Eskişehir Saadet Partisi İl Halkla İlişkiler Başkanı Muhammed Güney haftalık açıklamasında şunları söyledi; “
İçerisinde bulunduğumuz Dünya Kudüs Haftası sebebiyle yinelemek isteriz ki Filistin’de yıllardır dinmeyen bir işgal ve bu işgalde gerçekleştirilen zulüm bütün insanların yüreğini sızlatıyor.
Ve insan haklarını hiçe sayarak; kadın, çocuk, yaşlı gözetmeksizin ölüm yağdıran terör devleti İsrail karşısında dünya suskunluğunu koruyor.
Dünya bir yana dursun maalesef iktidarın İsrail’e olan yaklaşımı bile bu terör devletinin daha da şımarması için yeter de artar.
Herzog’un ziyaretiyle kendini daha mutlu olacağını söyleyen bir Cumhurbaşkanımız var, maalesef…
Aklınızı başınıza, vicdanınızı yüreğinize devşirin!
Sizin İsrail’le olan bu münasebetlerinizi ne akıl kabul eder ne de vicdan!
Bu ziyaret henüz gerçekleşmemişken ona göre bir fikir ve vicdan muhasebesi yapın.
Herzog’un elindeki mazlum kanı elinize bir kez bulaşırsa bir daha çıkmaz bunu da iyi bilin.
YARININ TÜRKİYE’Sİ İLE ESKİ TÜRKİYE DEFTERİNİ KAPATACAĞIZ
Türkiye için, milletimiz için, geleceğimiz için 6 parti ile birlikte hazırlanan “Güçlendirilmiş Parlamenter Sistem” metnimizi milletimizle paylaştık.
Bu mutabakatın sadece önümüzdeki seçim için değil Türkiye’nin geleceği için, önümüzdeki yüzyılı için çok önemli ve tarihi olduğu kanaatindeyiz.
Kinden ve rövanş almaktan beslenen siyasete son vermek istiyoruz.

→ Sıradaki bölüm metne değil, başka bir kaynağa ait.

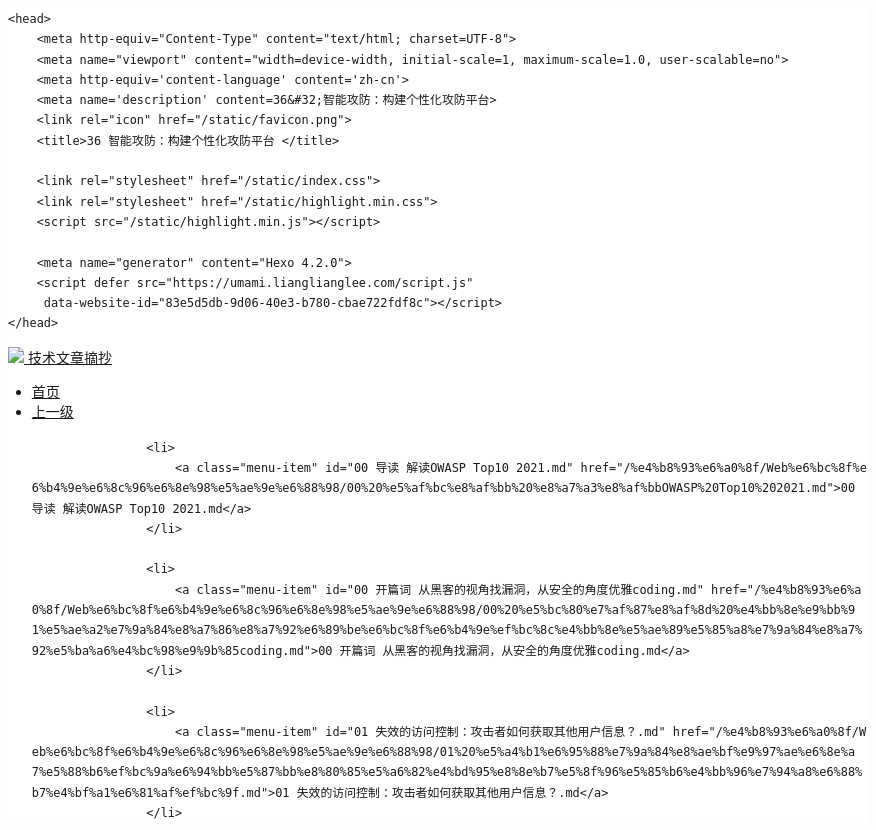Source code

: <!DOCTYPE html>
<html xmlns="http://www.w3.org/1999/xhtml">

<head>

    <head>
        <meta http-equiv="Content-Type" content="text/html; charset=UTF-8">
        <meta name="viewport" content="width=device-width, initial-scale=1, maximum-scale=1.0, user-scalable=no">
        <meta http-equiv='content-language' content='zh-cn'>
        <meta name='description' content=36&#32;智能攻防：构建个性化攻防平台>
        <link rel="icon" href="/static/favicon.png">
        <title>36 智能攻防：构建个性化攻防平台 </title>
        
        <link rel="stylesheet" href="/static/index.css">
        <link rel="stylesheet" href="/static/highlight.min.css">
        <script src="/static/highlight.min.js"></script>
        
        <meta name="generator" content="Hexo 4.2.0">
        <script defer src="https://umami.lianglianglee.com/script.js"
         data-website-id="83e5d5db-9d06-40e3-b780-cbae722fdf8c"></script>
    </head>

<body>
    <div class="book-container">
        <div class="book-sidebar">
            <div class="book-brand">
                <a href="/">
                    <img src="/static/favicon.png">
                    <span>技术文章摘抄</span>
                </a>
            </div>
            <div class="book-menu uncollapsible">
                <ul class="uncollapsible">
                    <li><a href="/" class="current-tab">首页</a></li>
                    <li><a href="../">上一级</a></li>
                </ul>
                <ul class="uncollapsible">
                    
                    <li>
                        <a class="menu-item" id="00 导读 解读OWASP Top10 2021.md" href="/%e4%b8%93%e6%a0%8f/Web%e6%bc%8f%e6%b4%9e%e6%8c%96%e6%8e%98%e5%ae%9e%e6%88%98/00%20%e5%af%bc%e8%af%bb%20%e8%a7%a3%e8%af%bbOWASP%20Top10%202021.md">00 导读 解读OWASP Top10 2021.md</a>
                    </li>
                    
                    <li>
                        <a class="menu-item" id="00 开篇词 从黑客的视角找漏洞，从安全的角度优雅coding.md" href="/%e4%b8%93%e6%a0%8f/Web%e6%bc%8f%e6%b4%9e%e6%8c%96%e6%8e%98%e5%ae%9e%e6%88%98/00%20%e5%bc%80%e7%af%87%e8%af%8d%20%e4%bb%8e%e9%bb%91%e5%ae%a2%e7%9a%84%e8%a7%86%e8%a7%92%e6%89%be%e6%bc%8f%e6%b4%9e%ef%bc%8c%e4%bb%8e%e5%ae%89%e5%85%a8%e7%9a%84%e8%a7%92%e5%ba%a6%e4%bc%98%e9%9b%85coding.md">00 开篇词 从黑客的视角找漏洞，从安全的角度优雅coding.md</a>
                    </li>
                    
                    <li>
                        <a class="menu-item" id="01 失效的访问控制：攻击者如何获取其他用户信息？.md" href="/%e4%b8%93%e6%a0%8f/Web%e6%bc%8f%e6%b4%9e%e6%8c%96%e6%8e%98%e5%ae%9e%e6%88%98/01%20%e5%a4%b1%e6%95%88%e7%9a%84%e8%ae%bf%e9%97%ae%e6%8e%a7%e5%88%b6%ef%bc%9a%e6%94%bb%e5%87%bb%e8%80%85%e5%a6%82%e4%bd%95%e8%8e%b7%e5%8f%96%e5%85%b6%e4%bb%96%e7%94%a8%e6%88%b7%e4%bf%a1%e6%81%af%ef%bc%9f.md">01 失效的访问控制：攻击者如何获取其他用户信息？.md</a>
                    </li>
                    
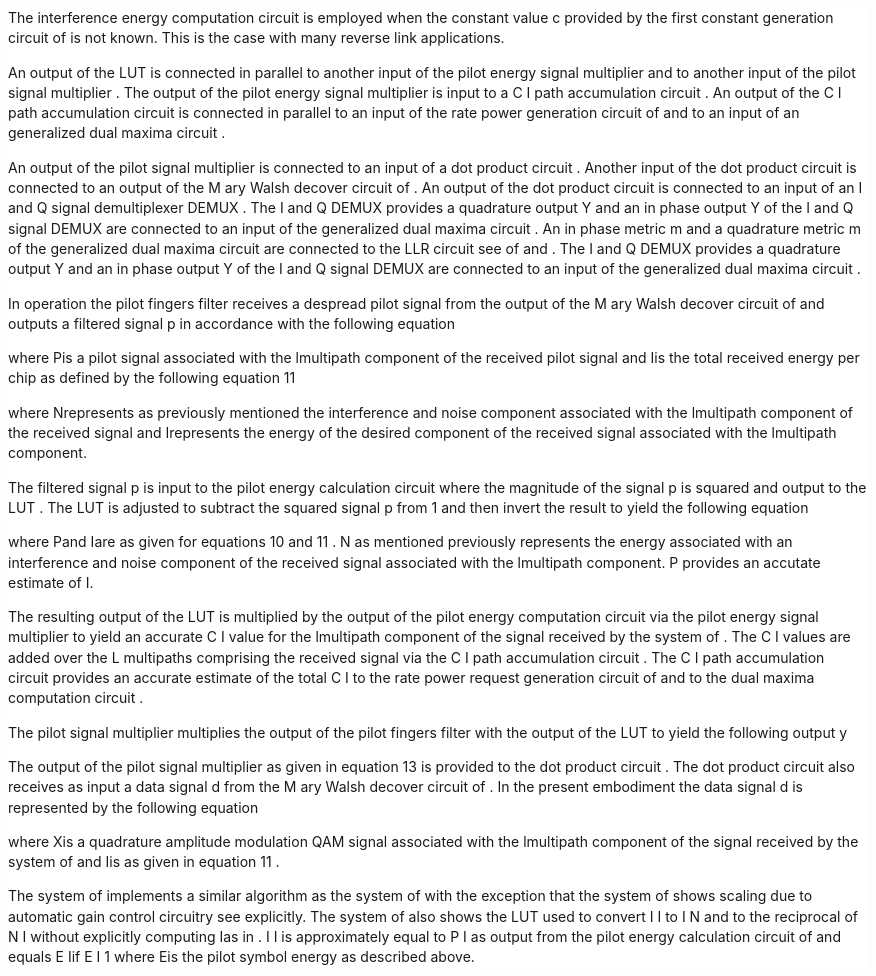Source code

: The interference energy computation circuit is employed when the constant value c provided by the first constant generation circuit of is not known. This is the case with many reverse link applications.

An output of the LUT is connected in parallel to another input of the pilot energy signal multiplier and to another input of the pilot signal multiplier . The output of the pilot energy signal multiplier is input to a C I path accumulation circuit . An output of the C I path accumulation circuit is connected in parallel to an input of the rate power generation circuit of and to an input of an generalized dual maxima circuit .

An output of the pilot signal multiplier is connected to an input of a dot product circuit . Another input of the dot product circuit is connected to an output of the M ary Walsh decover circuit of . An output of the dot product circuit is connected to an input of an I and Q signal demultiplexer DEMUX . The I and Q DEMUX provides a quadrature output Y and an in phase output Y of the I and Q signal DEMUX are connected to an input of the generalized dual maxima circuit . An in phase metric m and a quadrature metric m of the generalized dual maxima circuit are connected to the LLR circuit see of and . The I and Q DEMUX provides a quadrature output Y and an in phase output Y of the I and Q signal DEMUX are connected to an input of the generalized dual maxima circuit .

In operation the pilot fingers filter receives a despread pilot signal from the output of the M ary Walsh decover circuit of and outputs a filtered signal p in accordance with the following equation 

where Pis a pilot signal associated with the lmultipath component of the received pilot signal and Iis the total received energy per chip as defined by the following equation 11 

where Nrepresents as previously mentioned the interference and noise component associated with the lmultipath component of the received signal and Irepresents the energy of the desired component of the received signal associated with the lmultipath component.

The filtered signal p is input to the pilot energy calculation circuit where the magnitude of the signal p is squared and output to the LUT . The LUT is adjusted to subtract the squared signal p from 1 and then invert the result to yield the following equation 

where Pand Iare as given for equations 10 and 11 . N as mentioned previously represents the energy associated with an interference and noise component of the received signal associated with the lmultipath component. P provides an accutate estimate of I.

The resulting output of the LUT is multiplied by the output of the pilot energy computation circuit via the pilot energy signal multiplier to yield an accurate C I value for the lmultipath component of the signal received by the system of . The C I values are added over the L multipaths comprising the received signal via the C I path accumulation circuit . The C I path accumulation circuit provides an accurate estimate of the total C I to the rate power request generation circuit of and to the dual maxima computation circuit .

The pilot signal multiplier multiplies the output of the pilot fingers filter with the output of the LUT to yield the following output y 

The output of the pilot signal multiplier as given in equation 13 is provided to the dot product circuit . The dot product circuit also receives as input a data signal d from the M ary Walsh decover circuit of . In the present embodiment the data signal d is represented by the following equation 

where Xis a quadrature amplitude modulation QAM signal associated with the lmultipath component of the signal received by the system of and Iis as given in equation 11 .

The system of implements a similar algorithm as the system of with the exception that the system of shows scaling due to automatic gain control circuitry see explicitly. The system of also shows the LUT used to convert I I to I N and to the reciprocal of N I without explicitly computing Ias in . I I is approximately equal to P I as output from the pilot energy calculation circuit of and equals E Iif E I 1 where Eis the pilot symbol energy as described above.
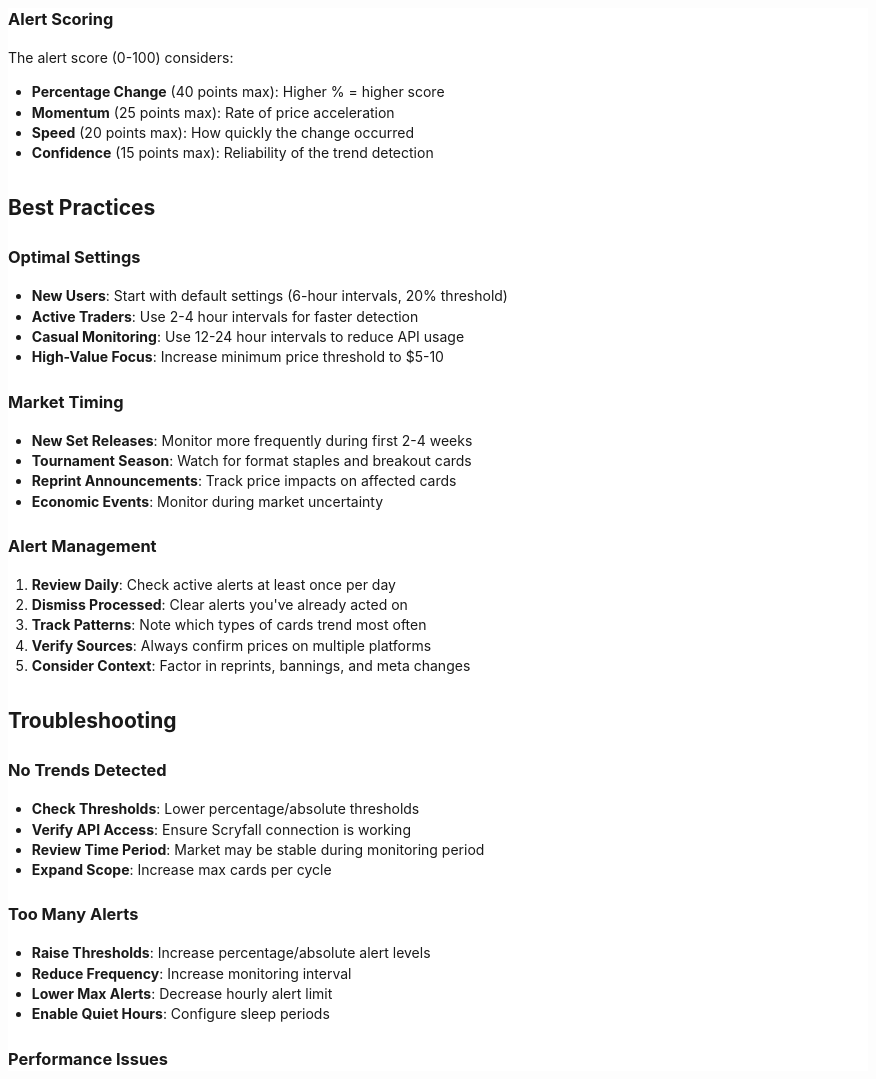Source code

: ### Alert Scoring

The alert score (0-100) considers:

- **Percentage Change** (40 points max): Higher % = higher score
- **Momentum** (25 points max): Rate of price acceleration
- **Speed** (20 points max): How quickly the change occurred
- **Confidence** (15 points max): Reliability of the trend detection

## Best Practices

### Optimal Settings

- **New Users**: Start with default settings (6-hour intervals, 20% threshold)
- **Active Traders**: Use 2-4 hour intervals for faster detection
- **Casual Monitoring**: Use 12-24 hour intervals to reduce API usage
- **High-Value Focus**: Increase minimum price threshold to $5-10

### Market Timing

- **New Set Releases**: Monitor more frequently during first 2-4 weeks
- **Tournament Season**: Watch for format staples and breakout cards
- **Reprint Announcements**: Track price impacts on affected cards
- **Economic Events**: Monitor during market uncertainty

### Alert Management

1. **Review Daily**: Check active alerts at least once per day
2. **Dismiss Processed**: Clear alerts you've already acted on
3. **Track Patterns**: Note which types of cards trend most often
4. **Verify Sources**: Always confirm prices on multiple platforms
5. **Consider Context**: Factor in reprints, bannings, and meta changes

## Troubleshooting

### No Trends Detected

- **Check Thresholds**: Lower percentage/absolute thresholds
- **Verify API Access**: Ensure Scryfall connection is working
- **Review Time Period**: Market may be stable during monitoring period
- **Expand Scope**: Increase max cards per cycle

### Too Many Alerts

- **Raise Thresholds**: Increase percentage/absolute alert levels
- **Reduce Frequency**: Increase monitoring interval
- **Lower Max Alerts**: Decrease hourly alert limit
- **Enable Quiet Hours**: Configure sleep periods

### Performance Issues
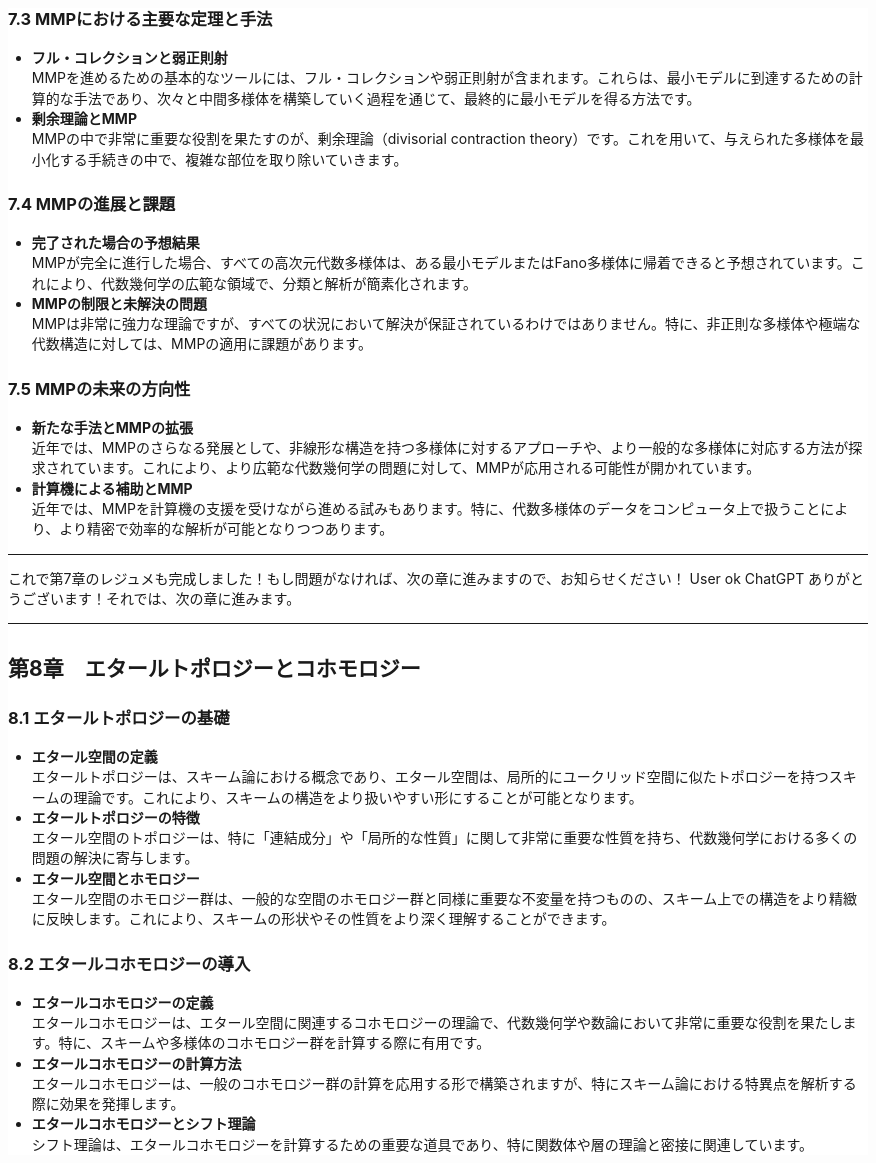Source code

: ### 7.3 MMPにおける主要な定理と手法
- **フル・コレクションと弱正則射**  
  MMPを進めるための基本的なツールには、フル・コレクションや弱正則射が含まれます。これらは、最小モデルに到達するための計算的な手法であり、次々と中間多様体を構築していく過程を通じて、最終的に最小モデルを得る方法です。
- **剰余理論とMMP**  
  MMPの中で非常に重要な役割を果たすのが、剰余理論（divisorial contraction theory）です。これを用いて、与えられた多様体を最小化する手続きの中で、複雑な部位を取り除いていきます。

### 7.4 MMPの進展と課題
- **完了された場合の予想結果**  
  MMPが完全に進行した場合、すべての高次元代数多様体は、ある最小モデルまたはFano多様体に帰着できると予想されています。これにより、代数幾何学の広範な領域で、分類と解析が簡素化されます。
- **MMPの制限と未解決の問題**  
  MMPは非常に強力な理論ですが、すべての状況において解決が保証されているわけではありません。特に、非正則な多様体や極端な代数構造に対しては、MMPの適用に課題があります。

### 7.5 MMPの未来の方向性
- **新たな手法とMMPの拡張**  
  近年では、MMPのさらなる発展として、非線形な構造を持つ多様体に対するアプローチや、より一般的な多様体に対応する方法が探求されています。これにより、より広範な代数幾何学の問題に対して、MMPが応用される可能性が開かれています。
- **計算機による補助とMMP**  
  近年では、MMPを計算機の支援を受けながら進める試みもあります。特に、代数多様体のデータをコンピュータ上で扱うことにより、より精密で効率的な解析が可能となりつつあります。

---

これで第7章のレジュメも完成しました！もし問題がなければ、次の章に進みますので、お知らせください！
User
ok
ChatGPT
ありがとうございます！それでは、次の章に進みます。

---

## 第8章　エタールトポロジーとコホモロジー

### 8.1 エタールトポロジーの基礎
- **エタール空間の定義**  
  エタールトポロジーは、スキーム論における概念であり、エタール空間は、局所的にユークリッド空間に似たトポロジーを持つスキームの理論です。これにより、スキームの構造をより扱いやすい形にすることが可能となります。
- **エタールトポロジーの特徴**  
  エタール空間のトポロジーは、特に「連結成分」や「局所的な性質」に関して非常に重要な性質を持ち、代数幾何学における多くの問題の解決に寄与します。
- **エタール空間とホモロジー**  
  エタール空間のホモロジー群は、一般的な空間のホモロジー群と同様に重要な不変量を持つものの、スキーム上での構造をより精緻に反映します。これにより、スキームの形状やその性質をより深く理解することができます。

### 8.2 エタールコホモロジーの導入
- **エタールコホモロジーの定義**  
  エタールコホモロジーは、エタール空間に関連するコホモロジーの理論で、代数幾何学や数論において非常に重要な役割を果たします。特に、スキームや多様体のコホモロジー群を計算する際に有用です。
- **エタールコホモロジーの計算方法**  
  エタールコホモロジーは、一般のコホモロジー群の計算を応用する形で構築されますが、特にスキーム論における特異点を解析する際に効果を発揮します。
- **エタールコホモロジーとシフト理論**  
  シフト理論は、エタールコホモロジーを計算するための重要な道具であり、特に関数体や層の理論と密接に関連しています。
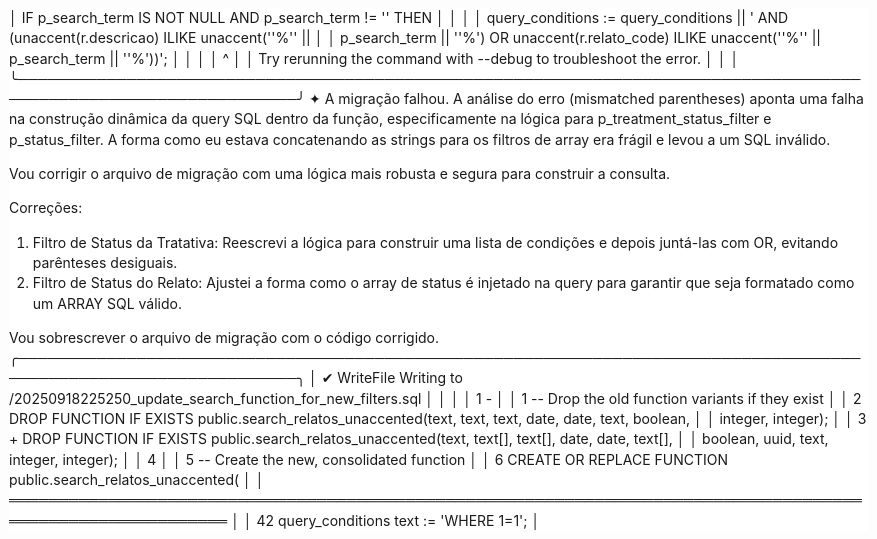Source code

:  │        IF p_search_term IS NOT NULL AND p_search_term != '' THEN                                                 │
 │                                                                                                                  │
 │            query_conditions := query_conditions || ' AND (unaccent(r.descricao) ILIKE unaccent(''%'' ||          │
 │    p_search_term || ''%') OR unaccent(r.relato_code) ILIKE unaccent(''%'' || p_search_term || ''%'))';           │
 │                                                                                                                  │
 │                  ^                                                                                               │
 │    Try rerunning the command with --debug to troubleshoot the error.                                             │
 │                                                                                                                  │
 ╰──────────────────────────────────────────────────────────────────────────────────────────────────────────────────╯
✦ A migração falhou. A análise do erro (mismatched parentheses) aponta uma falha na construção dinâmica da query SQL dentro
  da função, especificamente na lógica para p_treatment_status_filter e p_status_filter. A forma como eu estava concatenando
  as strings para os filtros de array era frágil e levou a um SQL inválido.

  Vou corrigir o arquivo de migração com uma lógica mais robusta e segura para construir a consulta.

  Correções:

   1. Filtro de Status da Tratativa: Reescrevi a lógica para construir uma lista de condições e depois juntá-las com OR,
      evitando parênteses desiguais.
   2. Filtro de Status do Relato: Ajustei a forma como o array de status é injetado na query para garantir que seja formatado
      como um ARRAY SQL válido.

  Vou sobrescrever o arquivo de migração com o código corrigido.
 ╭──────────────────────────────────────────────────────────────────────────────────────────────────────────────────╮
 │ ✔  WriteFile Writing to /20250918225250_update_search_function_for_new_filters.sql                               │
 │                                                                                                                  │
 │      1 -                                                                                                         │
 │      1   -- Drop the old function variants if they exist                                                         │
 │      2   DROP FUNCTION IF EXISTS public.search_relatos_unaccented(text, text, text, date, date, text, boolean,   │
 │          integer, integer);                                                                                      │
 │      3 + DROP FUNCTION IF EXISTS public.search_relatos_unaccented(text, text[], text[], date, date, text[],      │
 │        boolean, uuid, text, integer, integer);                                                                   │
 │      4                                                                                                           │
 │      5   -- Create the new, consolidated function                                                                │
 │      6   CREATE OR REPLACE FUNCTION public.search_relatos_unaccented(                                            │
 │    ════════════════════════════════════════════════════════════════════════════════════════════════════════════  │
 │     42       query_conditions text := 'WHERE 1=1';                                                               │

Çünkü dünün kinini tutanlar, bugün adaleti sağlayamazlar.
Geçmişe takılıp kalanlar yarınları kuramazlar.
Bizler ise Adil Devlet’in tesis edildiği yarınları kurmakta kararlıyız.
İnsanların kendilerini dışlanmış hissettiği; kimliğinden, inancından, yaşam tarzından ve düşüncesinden ötürü temel hak ve hürriyetlerinin elinden alındığı, baskı ve zorbalığa maruz kaldığı, devletin herhangi bir fikir ve yaşam biçimine göre “makul ve makbul” sayıldığı aksi halde damgalandığı bir Türkiye defterini kapatmak istiyoruz.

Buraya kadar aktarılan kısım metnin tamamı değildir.